One aspect of organizing is it’s hard to get people to gather together. In the past, people did things together a lot. People would go to bingo, bowling leagues, and it was how they could communicate with each other. Now people have become much more isolated.

But one area where people still come out is music. It’s why, I think, so many activists have a connection to music because that’s how they were exposed, as I was, to different ways of thinking. You hear ideas that you wouldn’t hear if you just went straight to your job and went straight home to watch television - especially in the underground, where there is an accentuation on challenging conventional thinking.
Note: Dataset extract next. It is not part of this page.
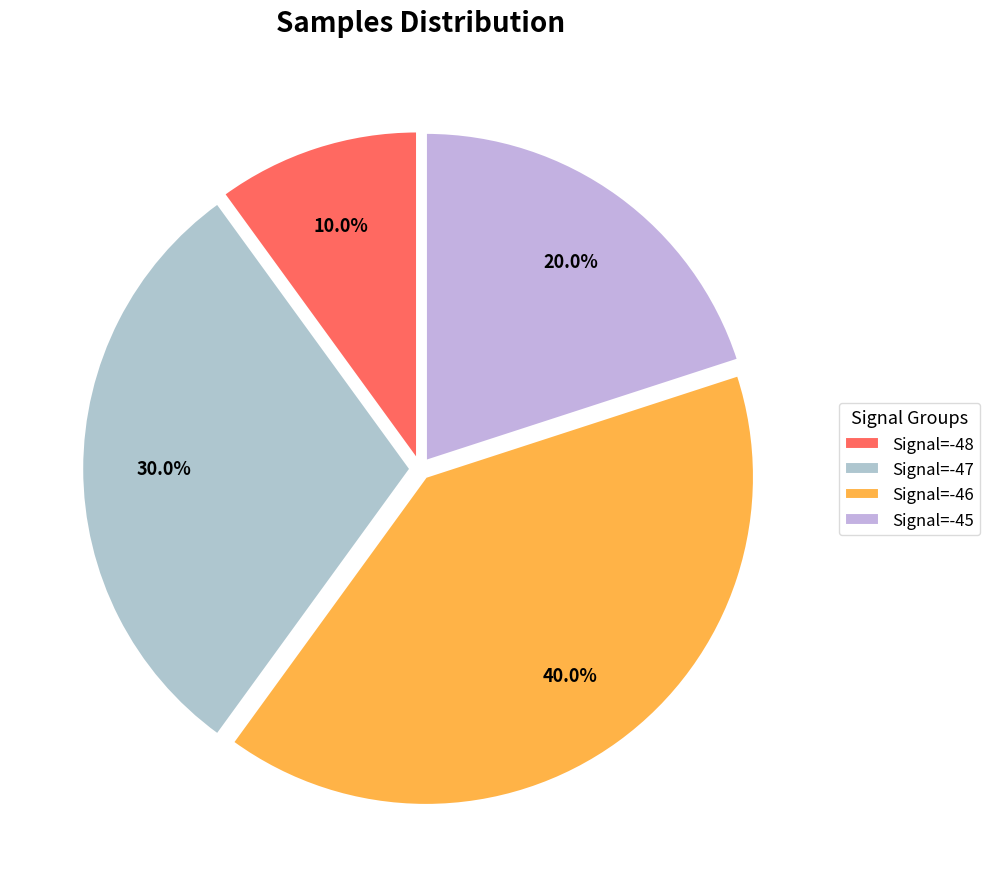

What is the smallest slice in the pie chart?

Signal=-48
So I feel like that is my work, as a musician: to work for organizations that I think are doing good work, the foot soldiers. I don’t volunteer at CCNV, but I can certainly not only alert people to the existence of the CCNV but I can also generate some cash. Fugazi played benefits and if we had a thousand people there and it was five dollars, we’d generate five thousand dollars and renting the room would be about five hundred dollars. The other $4,500 goes to directly to the organization—there’s no filtration system.
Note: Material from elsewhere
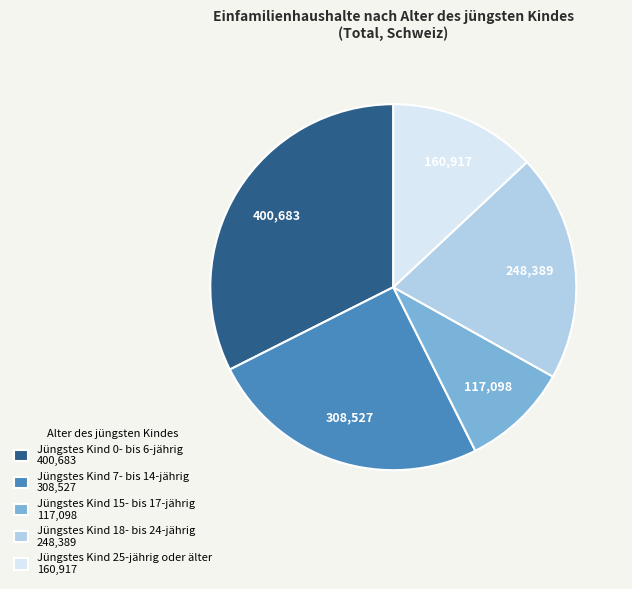

Does Jüngstes Kind 0- bis 6-jährig account for over 50% of the chart?

No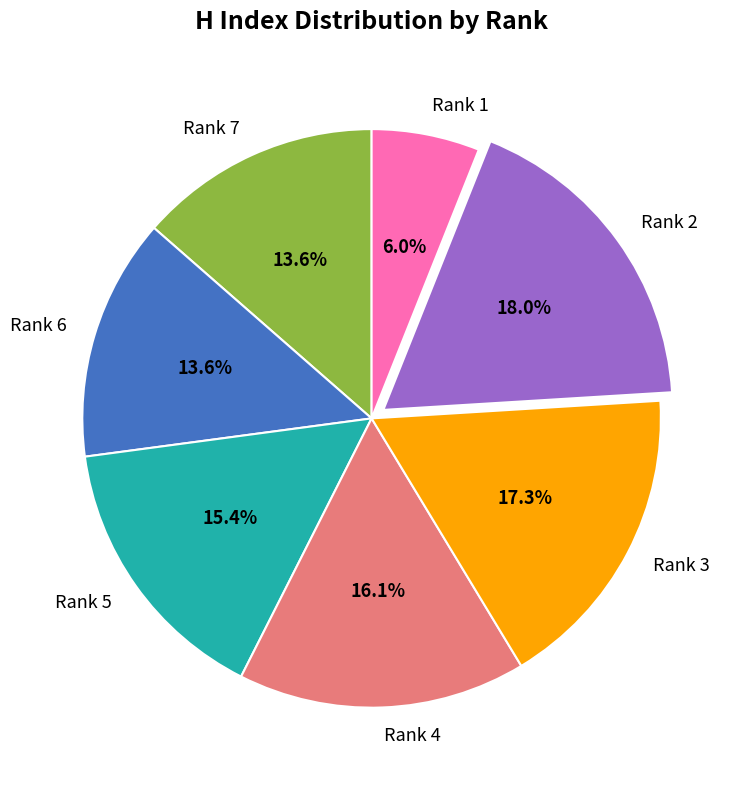

Is it true that Rank 3 is 17% of the pie?

True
You are well-known for your Do It Yourself punk ethic. From your point of view, what are some lessons you’ve learned that could be applied to activists who are fighting poverty?
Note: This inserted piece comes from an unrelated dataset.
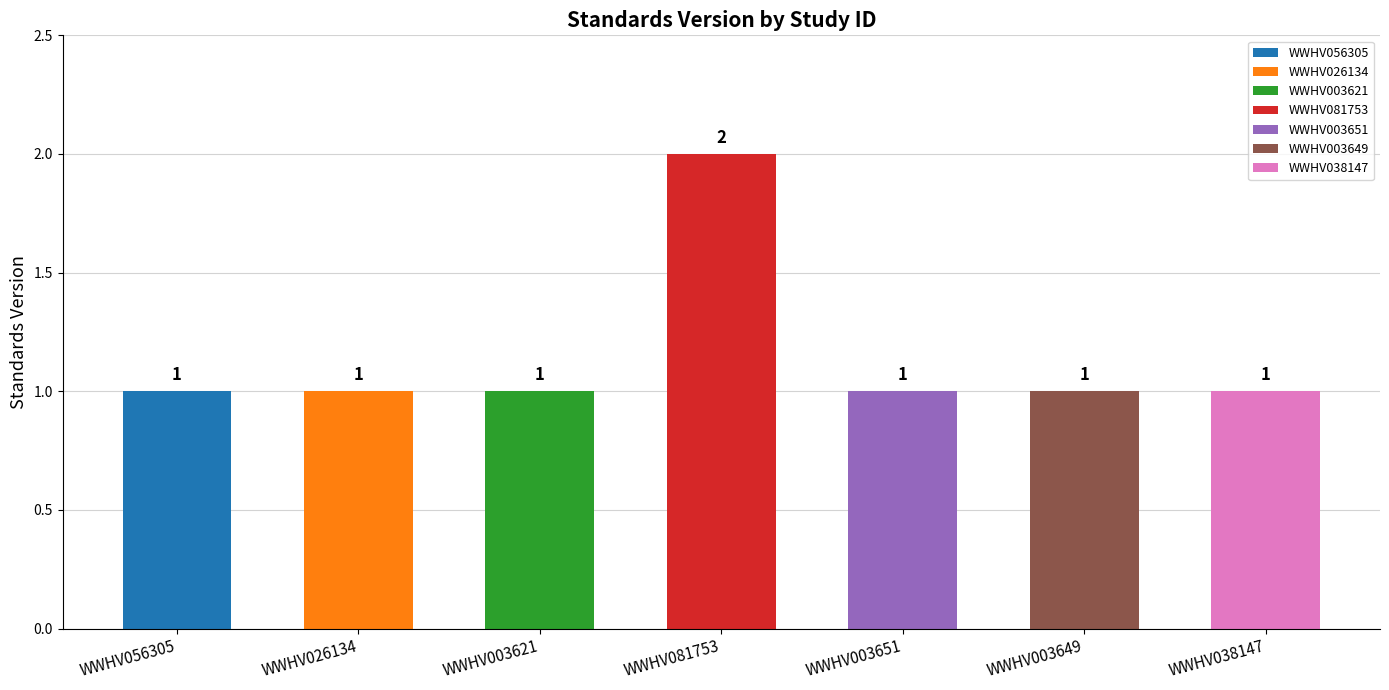

What is the greatest value displayed?

2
They always say, ‘if you want to know what’s going on, follow the money.’ It seems so clear, if you have 100 people hungry, and one person who has more food than anyone could ever eat, something is out of balance. Why people in this country are ok with that, I just don’t understand.

People in this country have to change their minds about it. Nothing is sustainable—it can’t continue. I don’t necessarily think that anyone’s going to erase poverty. But I do think community activism is important because it’s a field in which people still care—we care about the world we live in and are willing to engage in it. And it’s a thankless task. The people I know who work at the CCNV work there for a year, every day, and each morning it’s still as desperate a situation as before. Social workers are just as hardcore.

If you were the head of DHS, what would you do right now?

My experience with bureaucracy is that I can’t handle it at all.

I went to DC public schools and I learned a couple lessons. One was how to wait in line - which is a valuable lesson to know if you live in this city. The second was don’t ask permission, because the answer is always no.

If you think about punk rock, we never asked for funding, we never asked permission, we just did it. That’s the DC punk ethic. How many gigs have I done up and down 16th street in the basement of these churches where a 1000 people were there? Isn’t it illegal? In our eyes you just don’t engage with the government because all they are going to do is make it difficult.

So, if you ask me what I’d do if I were head of DHS, well, I wouldn’t be the head of DHS. If someone said to me, ‘you should run for office,’ I’d say ‘Are you kidding? Then I’d never get anything done.’ It seems like a different power structure, one that I’m not interested in at all.

But I’m not the person to talk to for social change. I don’t have strategies. I just do. I don’t know when it became wrong to be politically correct. What’s wrong with being politically correct? It’s a good thing. That’s, to me, connected to the Reagan revolution—it became wrong to care. It gave birth to irony. This whole country was riddled with irony. Even punk bands. I’ve been ridiculed for years by people in the punk world who were like, “Oh, you won’t do this because you are politically correct.” Yeah, I’m politically correct. Because I care. What’s wrong with that?

But to live your life thoughtfully—to do work, whether it’s volunteer work or do whatever you do, don’t just ride the world, don’t just ride it, live in it. Engage in it.